Lesson 5: Sabbath and Servitude
Genesis 2:25, 3:17-19; Exodus 31:12-18, 35:1-29, and 36:1-7
“We worship our work, work at our play, and play at our worship.”
The Rev. Gordon Dahl penned this phrase in a book entitled Work, Play and Worship in a Leisure Society. I heard this quote many years ago and it stuck with me. The phrase still rings true that we worship our work, work to master our games, all while worship declines in America.
Working long hours is the norm in the United States. Our workers labor longer hours with fewer benefits than all but one of the industrialized nations of the world, South Korea. According to the Brookings Institute, “The average American worker now spends 200 to 400 more hours at work over the course of the year than the average worker in most European countries — the equivalent of an extra 4 to 8 hours per week.”
Many companies require long hours. Lawyers, upper-level bankers, cooperate managers and others are expected to work into the night and on weekends. When people are laid off, additional duties are often given to the remaining workers with no increase in pay. For professions like nursing and teaching, workers have long been expected to cover more territory with fewer resources. With cell phones and computers, some employees are expected to be available 24/7. Unceasing work is servitude that, as Carol Bechtel points out, “risks unraveling the Exodus.” Our overwork becomes a type of bondage.
There is evidence of an ongoing revolt about work. During the pandemic, some people found they were highly productive working at home and now want more flexibility about how and where they work. Many found more work and family balance. Others became sick of employers who have not taken seriously their concerns about job safety, childcare, low pay, unpaid work and family needs. According to Ashley Stahl’s article “The Last of The Great Resignation?” in Forbes, over 4 million people a month quit their jobs to gain better pay and more flexible work hours.
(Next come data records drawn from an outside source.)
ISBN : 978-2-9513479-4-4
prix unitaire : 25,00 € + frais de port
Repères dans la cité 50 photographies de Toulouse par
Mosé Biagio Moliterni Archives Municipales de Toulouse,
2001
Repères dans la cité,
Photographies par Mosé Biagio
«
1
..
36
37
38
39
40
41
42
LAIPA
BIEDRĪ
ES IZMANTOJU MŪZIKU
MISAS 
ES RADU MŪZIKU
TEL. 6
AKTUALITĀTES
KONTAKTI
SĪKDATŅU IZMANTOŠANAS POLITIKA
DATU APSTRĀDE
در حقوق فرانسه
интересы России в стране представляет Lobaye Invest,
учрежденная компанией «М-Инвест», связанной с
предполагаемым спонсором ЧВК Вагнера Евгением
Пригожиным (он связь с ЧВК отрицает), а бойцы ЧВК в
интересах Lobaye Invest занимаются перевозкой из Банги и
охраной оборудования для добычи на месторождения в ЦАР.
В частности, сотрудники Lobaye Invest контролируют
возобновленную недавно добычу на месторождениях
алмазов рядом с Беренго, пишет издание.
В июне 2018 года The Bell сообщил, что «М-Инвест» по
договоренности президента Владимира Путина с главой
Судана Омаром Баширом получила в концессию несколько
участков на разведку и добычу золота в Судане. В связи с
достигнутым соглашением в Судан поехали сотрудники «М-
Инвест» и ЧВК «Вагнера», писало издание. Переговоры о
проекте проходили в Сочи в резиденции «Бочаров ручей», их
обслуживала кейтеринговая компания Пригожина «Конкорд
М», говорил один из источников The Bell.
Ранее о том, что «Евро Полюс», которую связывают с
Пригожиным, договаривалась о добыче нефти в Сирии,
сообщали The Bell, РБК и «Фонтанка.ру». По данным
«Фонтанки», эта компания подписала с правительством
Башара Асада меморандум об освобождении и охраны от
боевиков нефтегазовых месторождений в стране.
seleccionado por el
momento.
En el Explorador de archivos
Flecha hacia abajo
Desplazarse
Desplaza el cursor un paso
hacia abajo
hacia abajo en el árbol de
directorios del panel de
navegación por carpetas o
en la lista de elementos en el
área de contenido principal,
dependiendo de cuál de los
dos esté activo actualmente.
Others are “quiet quitting,” starting work on time and ending on time, refusing to engage in unpaid work hours.
Yet, there can be wonderful blessings associated with work. Work offers the potential for creativity, learning, stimulating social interaction and worthwhile productivity. Work is God’s gift to human beings.
In the second creation story in Genesis 2, God forms a person (the adam) from the soil (the admah) and breathes into it the breath of life. The “earth person” is given the vocation to till and protect the earth. Of course, things get dicey pretty quickly when the earth people decide they can improve on God’s instructions. Adam and Eve break the one rule given to them by God and are expelled from the garden into a world where work is crushing. But good work can still be had.
Good work may be long and hard but we know that we contribute to something important. An example of good work that is not servitude is taken from Exodus 15 in the instructions about building the tabernacle. People respond with generous and willing hearts, giving their jewelry, their time and their talents. It is the generous spirit that makes the work enjoyable. The people create something beautiful for God and for their worship of God. Yet, even the good work has its limits. Above all, God’s people are to keep the Sabbath because “the Sabbath is a sign between me and you in every generation so you will know that I am the Lord who makes you holy” (Exodus 31:13). Our being “holy” means we are set apart for God’s priorities, and as we build our relationship with God we are strengthened to do God’s will. Without Sabbath worship and rest, we get frayed, worn out and dispirited.
In the first church where I served, there was a couple, whom I will call June and Jim. They worked at and owned a convenience store open seven days a week. Once in a while either June or Jim would come to worship, but never both. June told me one Sunday she missed weekly worship terribly but she and Jim were fearful they would lose customers if they closed on Sundays. Some months later, after careful prayer and conversation, they were both in church, having closed the store for that one day a week. Over time, they found their income remained the same because people came other days. June and Jim badly wanted and needed worship and rest so they made it a priority, and in doing so were spiritually fed.